## Task to complete
Render the entries below as a JSON list of strings, one string per line, skipping blank lines and leaving out the pictures.

[Start of Attachment]

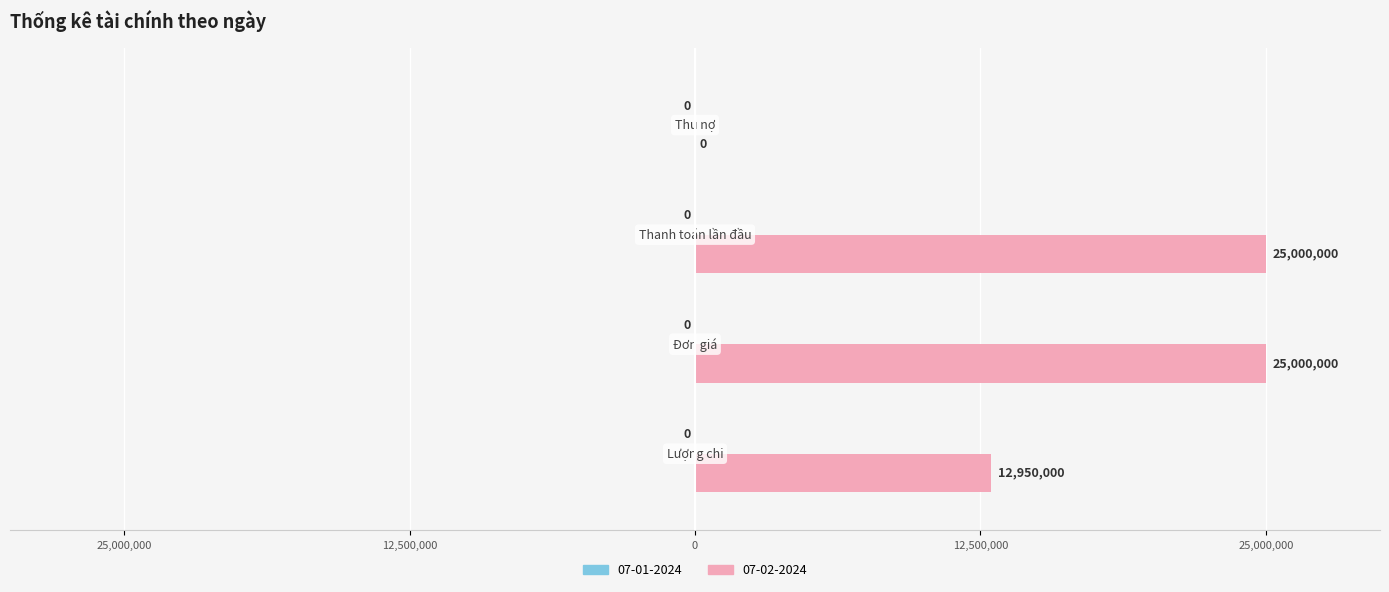

Are the bars horizontal?

Yes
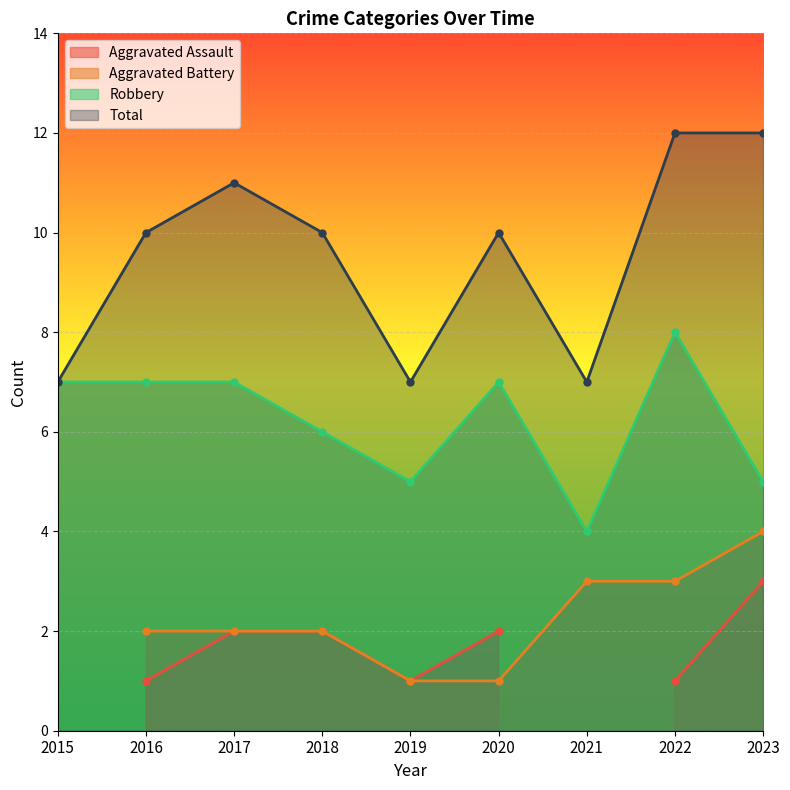

In Robbery, how many points are higher than both neighbors (excluding endpoints)?

2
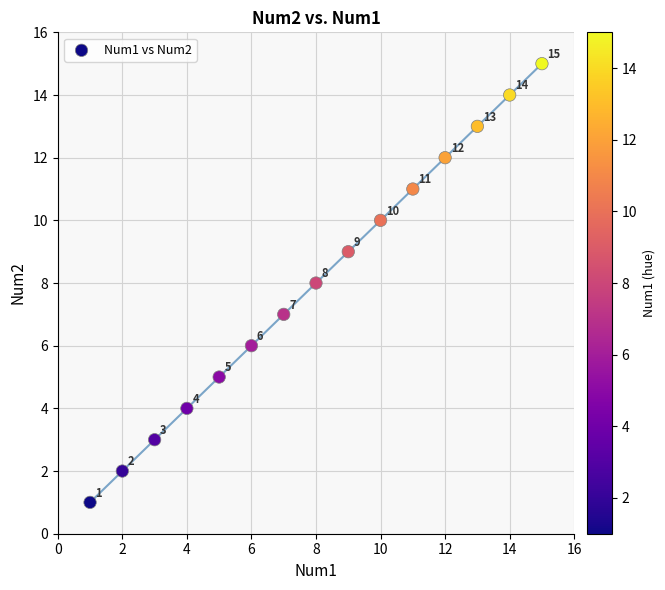

What Y value in the scatter plot is closest to 8?

8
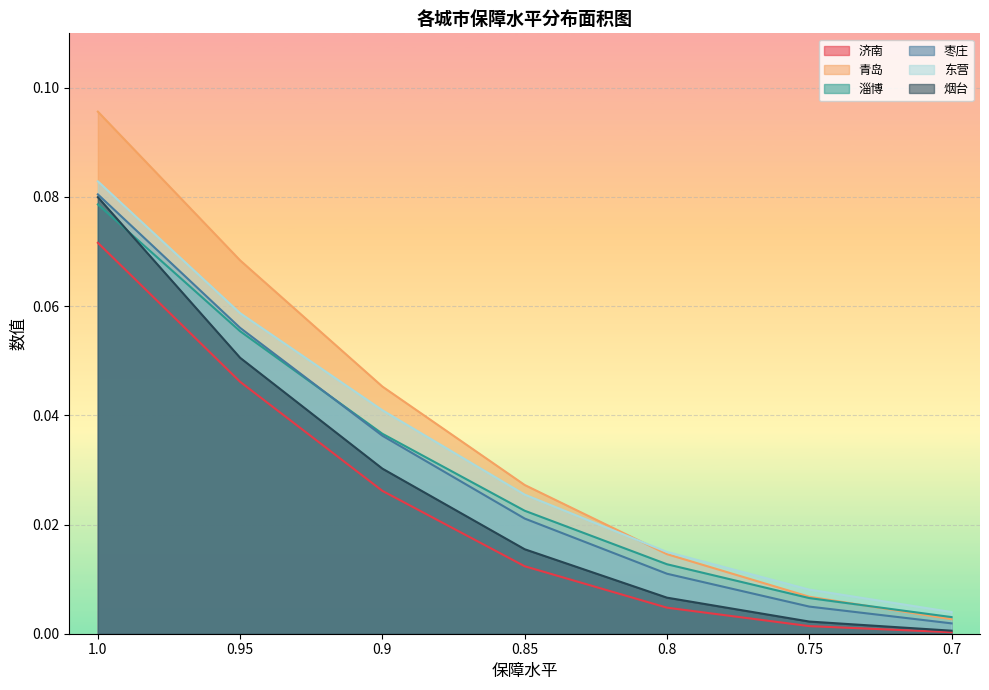

Count the number of data series in this chart.

6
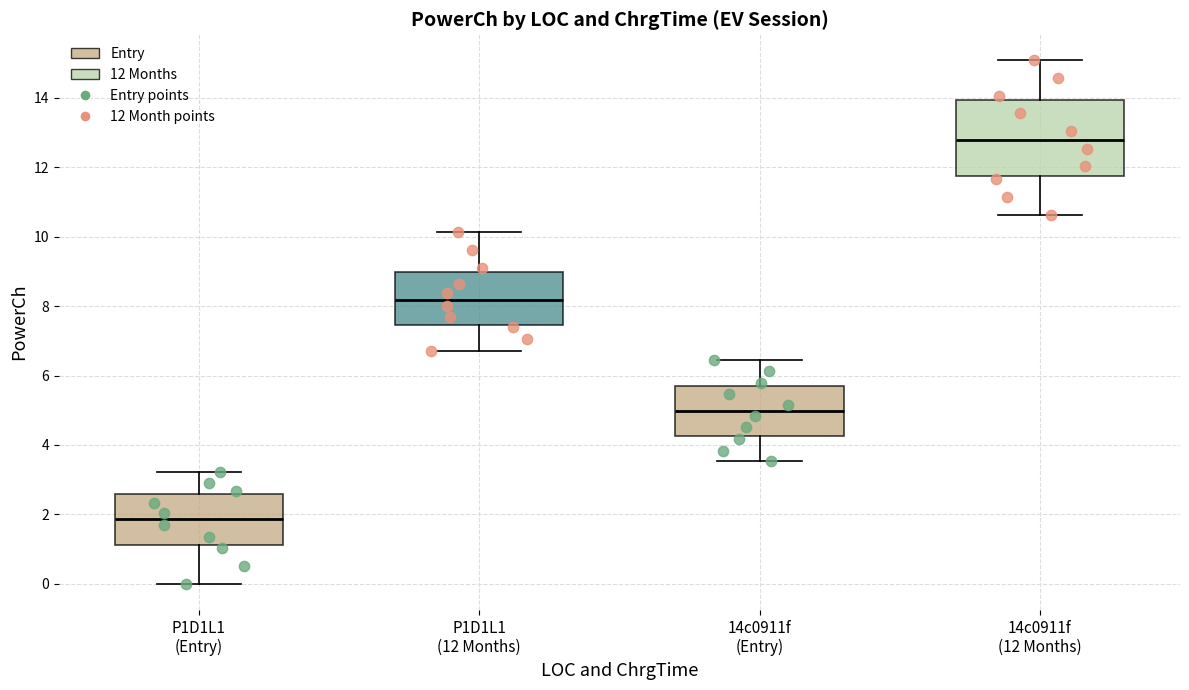

Reading left to right, transcribe this box plot: for each box, give where its median line is, the range the box spans, and where its two whiskers end, as read against the y-axis. The values are not printed on the chart, so give them approximately, as read against the axis.

P1D1L1 (Entry): median 1.8, box 1.2 to 2.6, whiskers 0.0 to 3.2
P1D1L1 (12 Months): median 8.2, box 7.4 to 9.0, whiskers 6.8 to 10.2
14c0911f (Entry): median 5.0, box 4.2 to 5.6, whiskers 3.6 to 6.4
14c0911f (12 Months): median 12.8, box 11.8 to 14.0, whiskers 10.6 to 15.0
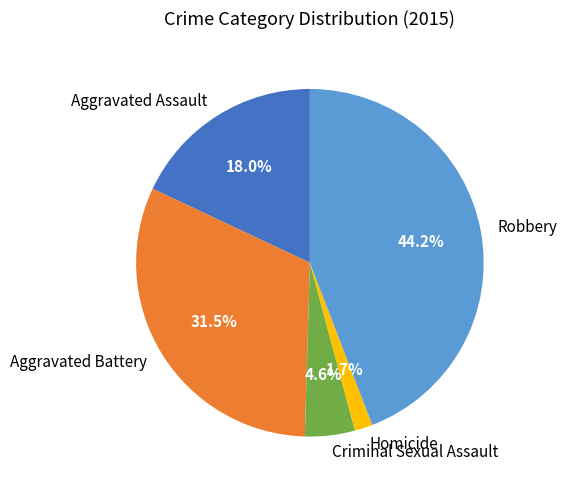

Rank the categories by value from highest to lowest.

Robbery, Aggravated Battery, Aggravated Assault, Criminal Sexual Assault, Homicide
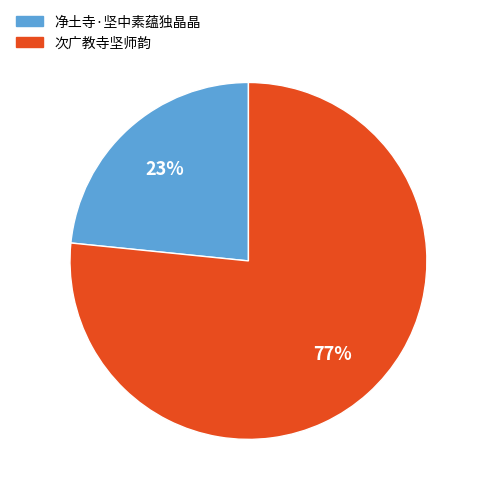

How many slices are in this pie chart?

2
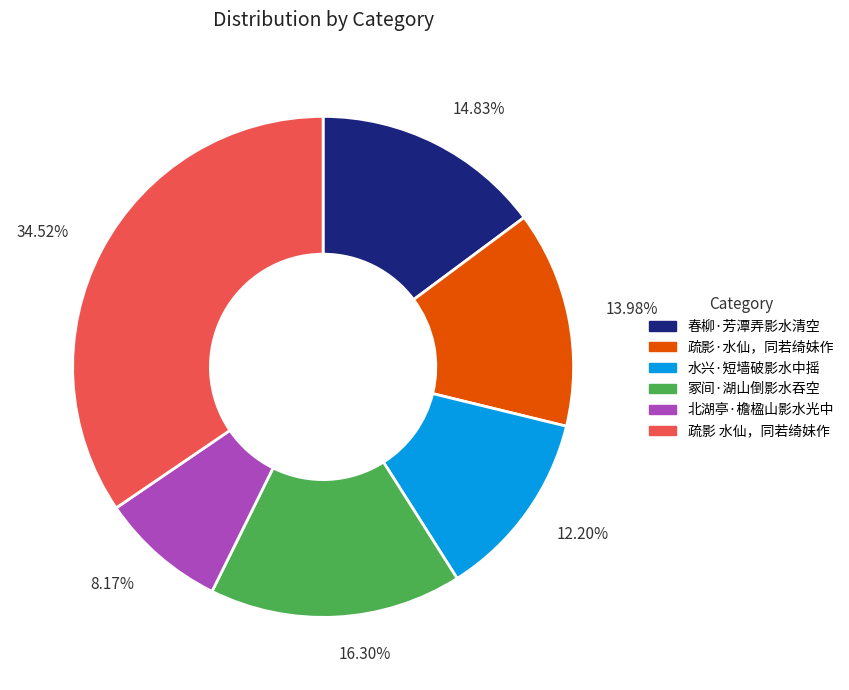

What is the smallest slice in the pie chart?

北湖亭·檐楹山影水光中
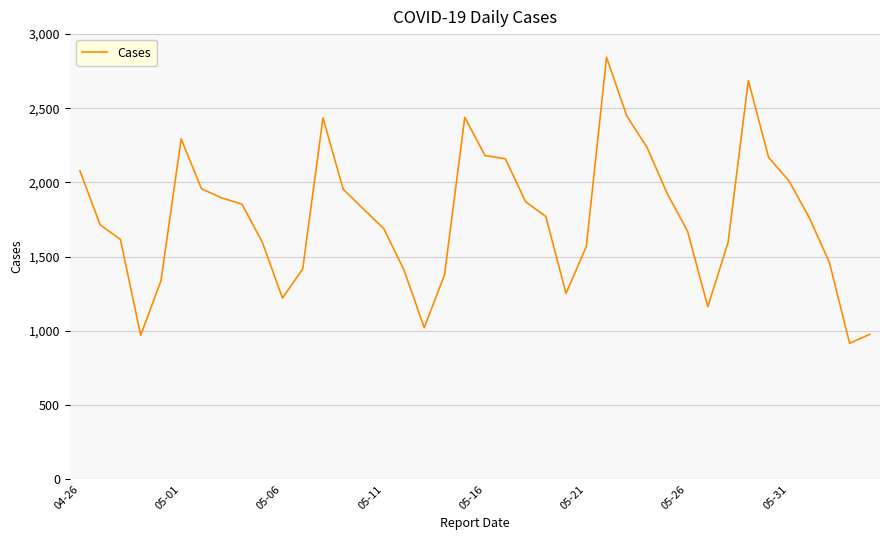

What is the greatest value displayed?

2843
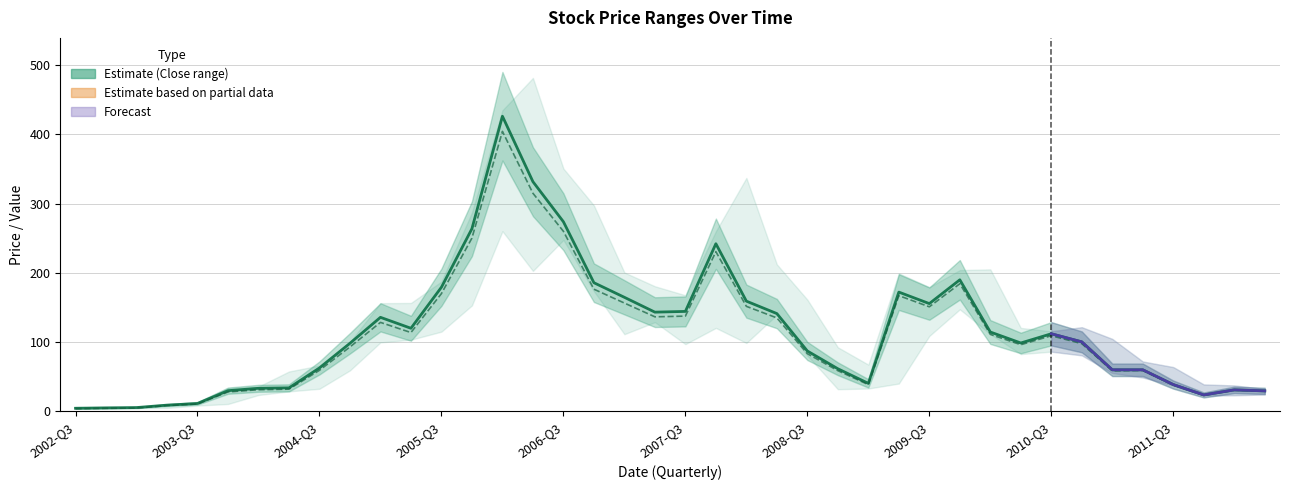

True or false: Adj Close and Close intersect in this chart.

False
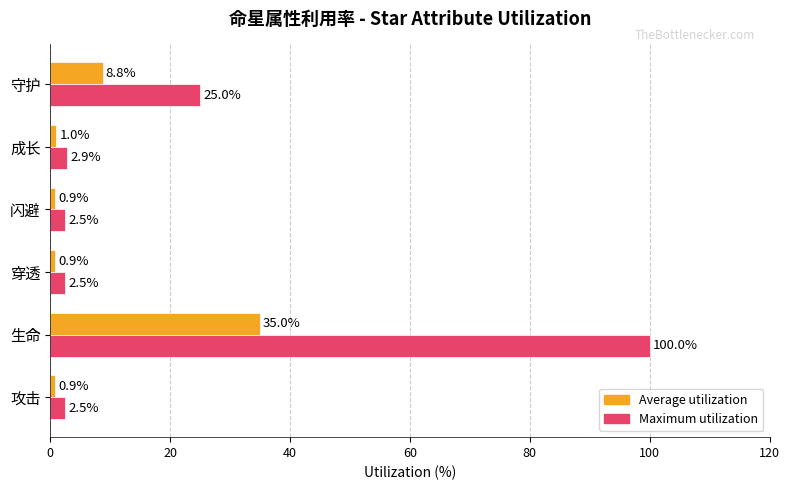

Is it true that Maximum utilization equals 2.9 at 成长?

True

[End of Attachment]

## Output
[
  "Are the bars horizontal?",
  "Yes",
  "In Robbery, how many points are higher than both neighbors (excluding endpoints)?",
  "2",
  "What Y value in the scatter plot is closest to 8?",
  "8",
  "Count the number of data series in this chart.",
  "6",
  "Reading left to right, transcribe this box plot: for each box, give where its median line is, the range the box spans, and where its two whiskers end, as read against the y-axis. The values are not printed on the chart, so give them approximately, as read against the axis.",
  "P1D1L1 (Entry): median 1.8, box 1.2 to 2.6, whiskers 0.0 to 3.2",
  "P1D1L1 (12 Months): median 8.2, box 7.4 to 9.0, whiskers 6.8 to 10.2",
  "14c0911f (Entry): median 5.0, box 4.2 to 5.6, whiskers 3.6 to 6.4",
  "14c0911f (12 Months): median 12.8, box 11.8 to 14.0, whiskers 10.6 to 15.0",
  "Rank the categories by value from highest to lowest.",
  "Robbery, Aggravated Battery, Aggravated Assault, Criminal Sexual Assault, Homicide",
  "How many slices are in this pie chart?",
  "2",
  "What is the smallest slice in the pie chart?",
  "北湖亭·檐楹山影水光中",
  "What is the greatest value displayed?",
  "2843",
  "True or false: Adj Close and Close intersect in this chart.",
  "False",
  "Is it true that Maximum utilization equals 2.9 at 成长?",
  "True"
]